Il campione è stato poi diviso, in modo statisticamente casuale, in due parti eguali: 10 intervistate sono state invitate a leggere la storia del brand, contenente anche i valori nei quali crede l’impresa, e sono state mostrate loro le immagini degli store attraverso i quali si vendevano i prodotti. L’altra metà del campione, invece, non è stato esposto al racconto del brand.

A tutte le intervistate sono stati poi fatte testare delle creme prodotte dall’azienda e successivamente sono state realizzate le interviste in profondità.

La traccia dell’intervista prevedeva anche di esprimere il loro parere in merito al prodotto; di definire il brand, associandolo a dei vocaboli; di stimare il prezzo di vendita della crema e, infine, la loro propensione all’acquisto della crema stessa al reale prezzo di mercato.

 

I risultati

Le differenze tra i due sottogruppi d’analisi erano già evidenti dai giudizi espressi sul packaging: la confezione minimal, riportante solo le informazioni richieste dalla legge, realizzata in plastica riciclata per rispettare l’ambiente (uno dei valori nei quali crede il brand) era stata correttamente decodificata dal campione esposto alla storia: ne consegue un immaginario positivo, ossia quello di “un brand di alta qualità, attento alle persone e con una lunga storia”.
I vocaboli associati al brand avevano tutti valenza positiva; il tone of voice utilizzato durante l’intervista e la comunicazione non verbale erano altri elementi in grado di comunicare un atteggiamento molto favorevole nei confronti dell’impresa e dei valori da essa promossi.

La parte del campione non esposta alla storia ha definito il brand associandolo a vocaboli caratterizzati da un sentiment negativo: l’immagine che si sono creata era quella di un prodotto piuttosto scadente, dozzinale, di bassa qualità, old fashion, quindi poco adatto a delle creme cosmetiche.

Ma lo storytelling realizzato dal brand non ha contribuito solo a creare un immaginario positivo del brand e a veicolare correttamente i valori d’impresa: ha influito anche sulla propensione all’acquisto.

Infatti il valore economico attribuito al prodotto da parte delle intervistate, ossia la stima del prezzo di vendita della crema testata, risulta maggiore se si considera il gruppo esposto al racconto del brand: volendo calcolare la media dei valori attribuiti al prodotto si passa dai 18 € del gruppo non esposto allo storytelling del brand, ai 30 € del sottogruppo d’analisi esposto alla narrazione d’impresa.

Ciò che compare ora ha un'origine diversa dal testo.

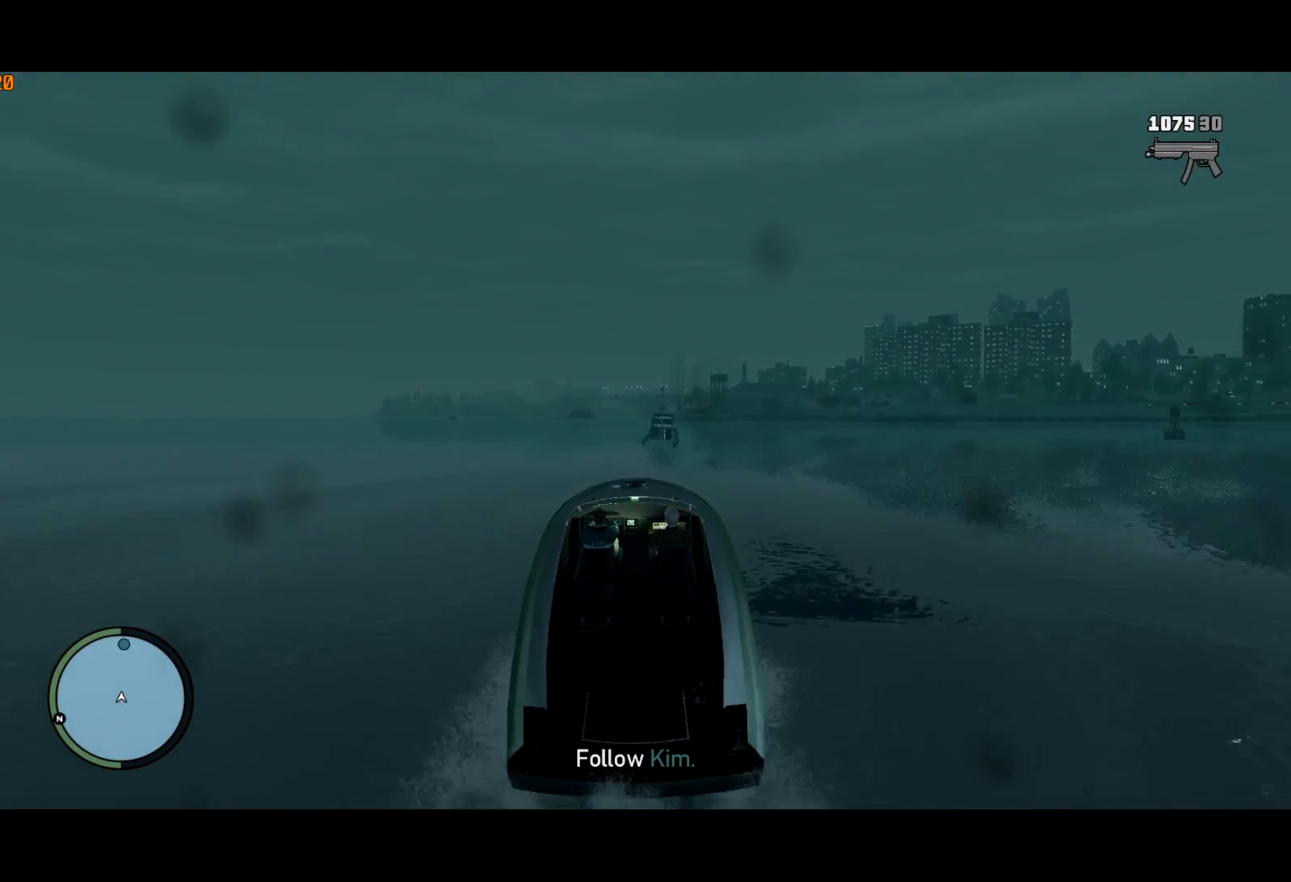
{"keys": ["ctrl", "w"], "mouse": [], "events": [[200, "d", "down"], [300, "d", "up"]]}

Per quanto riguarda l’intenzione di acquisto del prodotto, invece, entrambi i campioni hanno dichiarato il proprio interesse ad acquistare la crema al prezzo da loro proposto.

E ancora.
Rivelato il vero valore di mercato del prodotto (31 € per la crema viso; ricordo che la ricerca è stata realizzata qualche anno fa), solo il 50% del campione non esposto, contro il 100% del campione esposto al racconto del brand, si è dichiarato propenso ad acquistare la crema al prezzo di mercato.

 

Conclusioni

Lo studio dimostra come una storia ben progettata, verosimile e autentica sia in grado di creare un immaginario di brand positivo, di focalizzare l’attenzione sui valori sostenuti dall’impresa e di aumentare la propensione del consumatore ad acquistarne i prodotti o i servizi, a volte anche a un prezzo superiore a quello di mercato.

Sicuramente la ricerca presenta dei limiti, in primis per la consistenza numerica ridotta, ma costituisce un ottimo punto di partenza nel dimostrare l’impatto economico dello storytelling.